Operability and SLOs¶
A production pool exposes:
pool_size(gauge): current worker count.pool_busy(gauge): workers actively processing.pool_in_pending(gauge): items in input queue.pool_out_pending(gauge): items in output queue.jobs_processed_total(counter, by status).job_duration_seconds(histogram).
SLOs: - p99 job duration < 1s. - queue depth < 50% of capacity 99% of the time. - error rate < 0.1%.
Alerts: - Queue depth > 80% for 5 minutes → "load shedding triggered". - Worker count = 0 → critical. - Error rate > 1% → page on-call.
Multi-Tenant Pools¶
In a SaaS context, you may run a fan-out pool per tenant. Issues:
- Goroutine count explosion: 10K tenants × 8 workers = 80K goroutines. Watch heap.
- Resource fairness: one tenant's pool can exhaust shared resources (DB connections, S3 throughput). Use per-tenant quotas.
- Cold tenants: pools with no work should scale to 0 workers to free goroutines.
- Hot tenants: priority queues or larger pools.
Alternative: a single shared pool with per-tenant rate limits at the producer side. Often simpler.
Migration Stories¶
Synchronous to fan-out:
- Find the slowest loop. Often: a
for _, x := range items { do(x) }with 100ms per iteration. - Split
dointoJobandprocess(Job). - Wrap the loop with a fan-out. Start small: N=4.

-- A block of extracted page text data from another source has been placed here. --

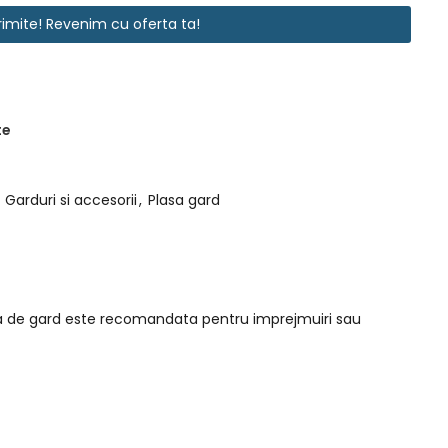
rimite! Revenim cu oferta ta!
te
Garduri si accesorii
,
Plasa gard
sa de gard este recomandata pentru imprejmuiri sau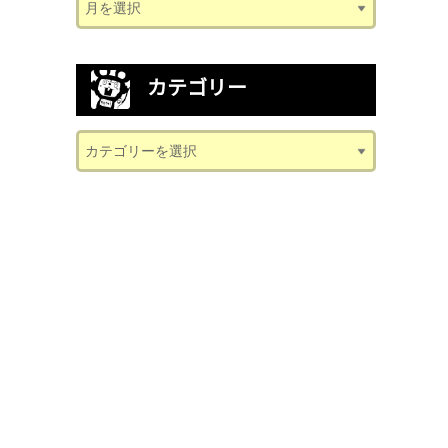
カテゴリー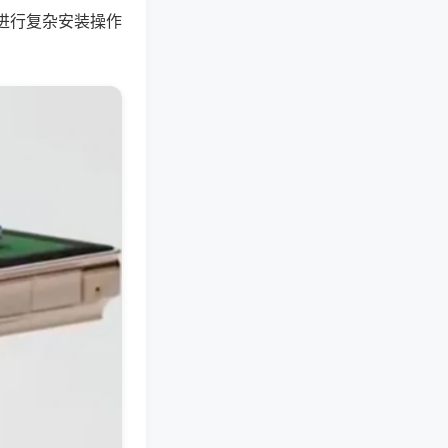
进行复杂安装操作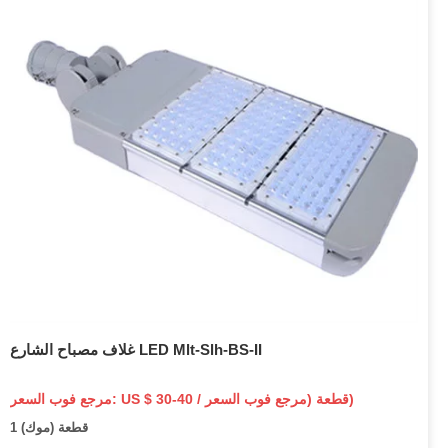
غلاف مصباح الشارع LED Mlt-Slh-BS-II
مرجع فوب السعر: US $ 30-40 / قطعة (مرجع فوب السعر)
1 قطعة (موك)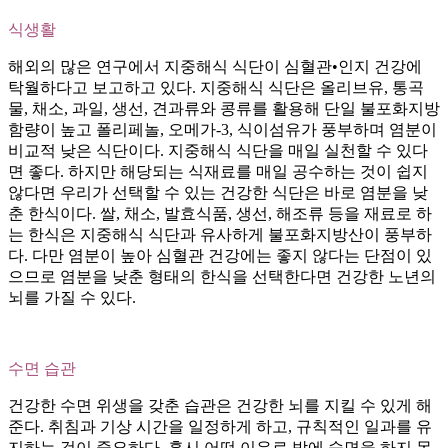
식생활
해외의 많은 연구에서 지중해식 식단이 심혈관•인지 건강에
탁월하다고 보고하고 있다. 지중해식 식단은 올리브유, 통곡
물, 채소, 과일, 생선, 견과류와 콩류를 활용해 단일 불포화지방
함량이 높고 폴리페놀, 오메가-3, 식이섬유가 풍부하며 염분이
비교적 낮은 식단이다. 지중해식 식단을 매일 실천할 수 있다
면 좋다. 하지만 해당되는 식재료를 매일 공수하는 것이 쉽지
않다면 우리가 선택할 수 있는 건강한 식단은 바로 염분을 낮
춘 한식이다. 쌀, 채소, 발효식품, 생선, 해조류 등을 재료로 하
는 한식은 지중해식 식단과 유사하게 불포화지방산이 풍부하
다. 다만 염분이 높아 심혈관 건강에는 좋지 않다는 단점이 있
으므로 염분을 낮춘 형태의 한식을 선택한다면 건강한 노년의
뇌를 가질 수 있다.
수면 습관
건강한 수면 위생을 갖춘 습관은 건강한 뇌를 지킬 수 있게 해
준다. 취침과 기상 시간을 일정하게 하고, 규칙적인 일과를 유
지하는 것이 중요하다. 혹시 어떤 이유로 밤에 숙면을 하지 못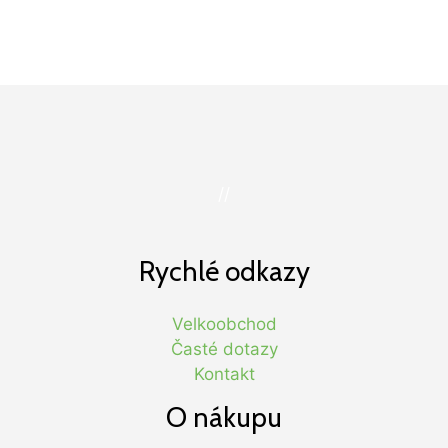
//
Rychlé odkazy
Velkoobchod
Časté dotazy
Kontakt
O nákupu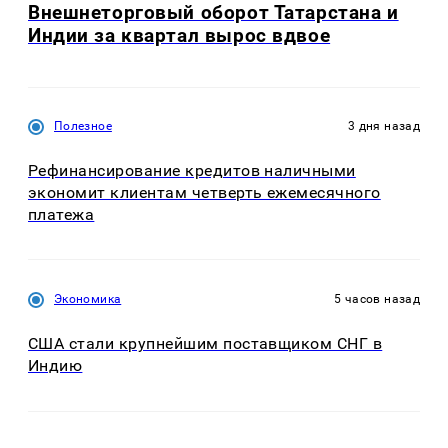
Внешнеторговый оборот Татарстана и
Индии за квартал вырос вдвое
Полезное
3 дня назад
Рефинансирование кредитов наличными
экономит клиентам четверть ежемесячного
платежа
Экономика
5 часов назад
США стали крупнейшим поставщиком СНГ в
Индию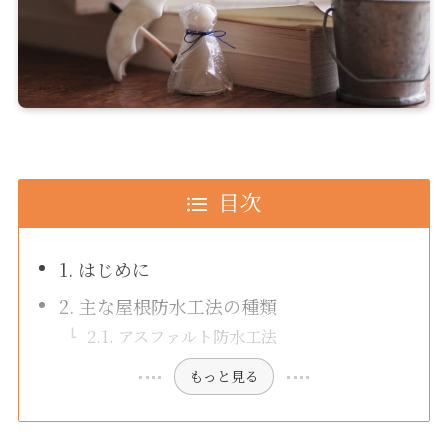
目次
1. はじめに
2. 主な屋根防水工法の種類
2.1. アスファルト防水工法
もっと見る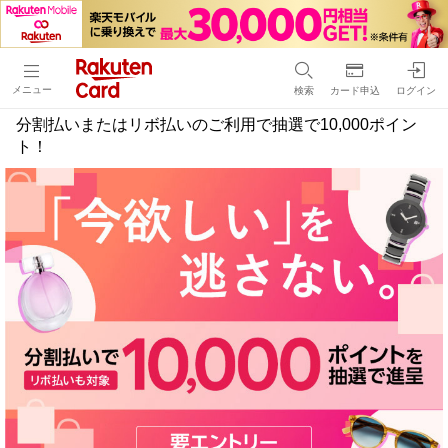
メニュー
検索
カード申込
ログイン
分割払いまたはリボ払いのご利用で抽選で10,000ポイン
ト！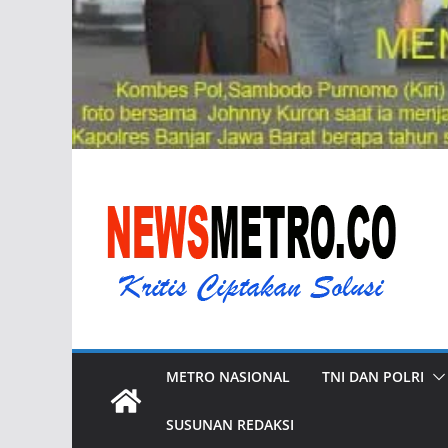
METRO NASIONAL
TNI DAN POLRI
SUSUNAN REDAKSI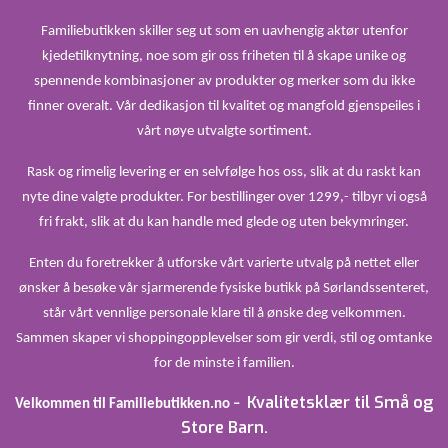
Familiebutikken skiller seg ut som en uavhengig aktør utenfor
kjedetilknytning, noe som gir oss friheten til å skape unike og
spennende kombinasjoner av produkter og merker som du ikke
finner overalt. Vår dedikasjon til kvalitet og mangfold gjenspeiles i
vårt nøye utvalgte sortiment.
Rask og rimelig levering er en selvfølge hos oss, slik at du raskt kan
nyte dine valgte produkter. For bestillinger over 1299,- tilbyr vi også
fri frakt, slik at du kan handle med glede og uten bekymringer.
Enten du foretrekker å utforske vårt varierte utvalg på nettet eller
ønsker å besøke vår sjarmerende fysiske butikk på Sørlandssenteret,
står vårt vennlige personale klare til å ønske deg velkommen.
Sammen skaper vi shoppingopplevelser som gir verdi, stil og omtanke
for de minste i familien.
Kvalitetsklær til Små og
Velkommen til Familiebutikken.no –
Store Barn.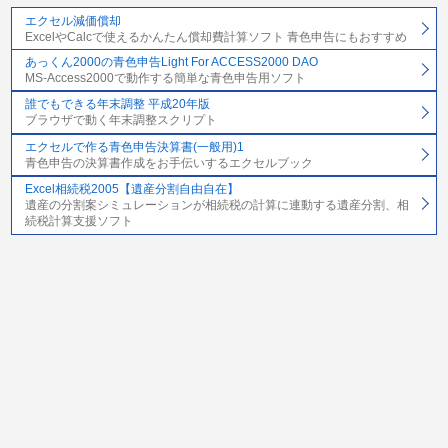
エクセル減価償却
ExcelやCalcで使えるかんたん償却費計算ソフト 青色申告にもおすすめ
あっくん2000の青色申告Light For ACCESS2000 DAO
MS-Access2000で動作する簡単な青色申告用ソフト
誰でもできる年末調整 平成20年版
ブラウザで動く年末調整スクリプト
エクセルで作る青色申告決算書(一般用)1
青色申告の決算書作成をお手伝いするエクセルブック
Excel相続税2005【遺産分割自由自在】
遺産の分割案シミュレーションが相続税の計算に連動する遺産分割、相
続税計算支援ソフト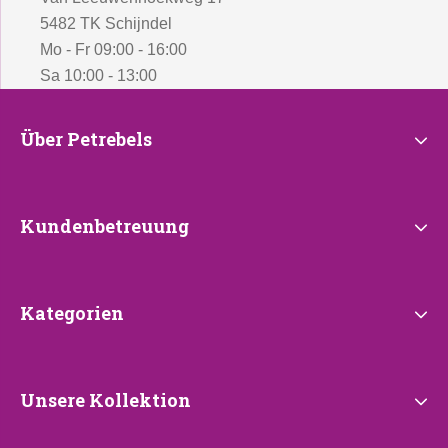
5482 TK Schijndel
Mo - Fr 09:00 - 16:00
Sa 10:00 - 13:00
Über
Über Petrebels
Petrebels
Kundenbetreuung
Kundenbetreuung
Kategorien
Kategorien
Unsere
Unsere Kollektion
Kollektion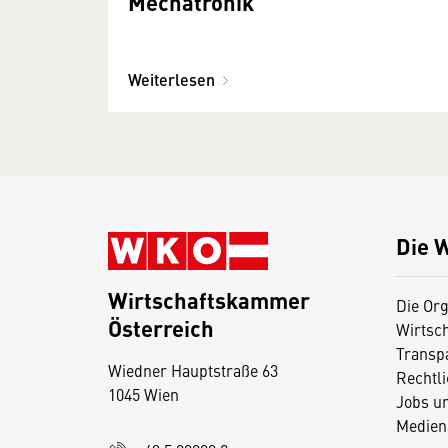
Mechatronik
Weiterlesen
Die 
Wirtschaftskammer
Die Org
Österreich
Wirtsc
D
Transp
Wiedner Hauptstraße 63
i
Rechtl
1045 Wien
Jobs u
e
Medien
s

- Add ctx and propagate it into
process. - Add metrics; deploy to canary.
- Tune N based on profiling.
Often a 100x throughput improvement on the first try. Watch for hidden shared state (logger, cache) that becomes a contention point.
Cost Modelling¶
A fan-out's cost in Go:
- Goroutine memory: 8 KB initial stack × N. 100 workers ≈ 800 KB.
- Channel allocations: 2 channels per fan-out (
in,out). - Per-job cost: 2 channel sends/receives ≈ 100-300 ns.
- Worker scheduling overhead: depends on goroutine churn. If workers are long-lived, ~zero.
For 100 workers handling 100K jobs/sec: - CPU on plumbing: 100 ns × 100K = 10 ms/sec, i.e. 1% of one core. - Memory: 800 KB stacks + 1 MB channel buffers = 1.8 MB.
Plumbing is rarely the bottleneck. The work itself dominates.
Cheat Sheet¶
| Production decision | Default |
|---|---|
| Worker count | profile under load; static N to start |
| Input buffer | 2-4x N |
| Output buffer | 1-2x N |
| Errors | errgroup or Result struct |
| Panic recovery | per-worker defer recover |
| Cancellation | ctx everywhere |
| Metrics | size, busy, pending, errors, duration |
| Multi-tenant | per-tenant quotas |
Summary¶
Production fan-out is operational engineering. The skeleton is the same as middle-level code; what changes is the discipline: chosen N, observable metrics, panic recovery, dynamic scaling when needed, work-stealing for long-tail workloads, batch dispatch for very high rates. Real cases (crawler, image batch, DB migration) show the same pattern with different parameters. Tune by data; instrument by default.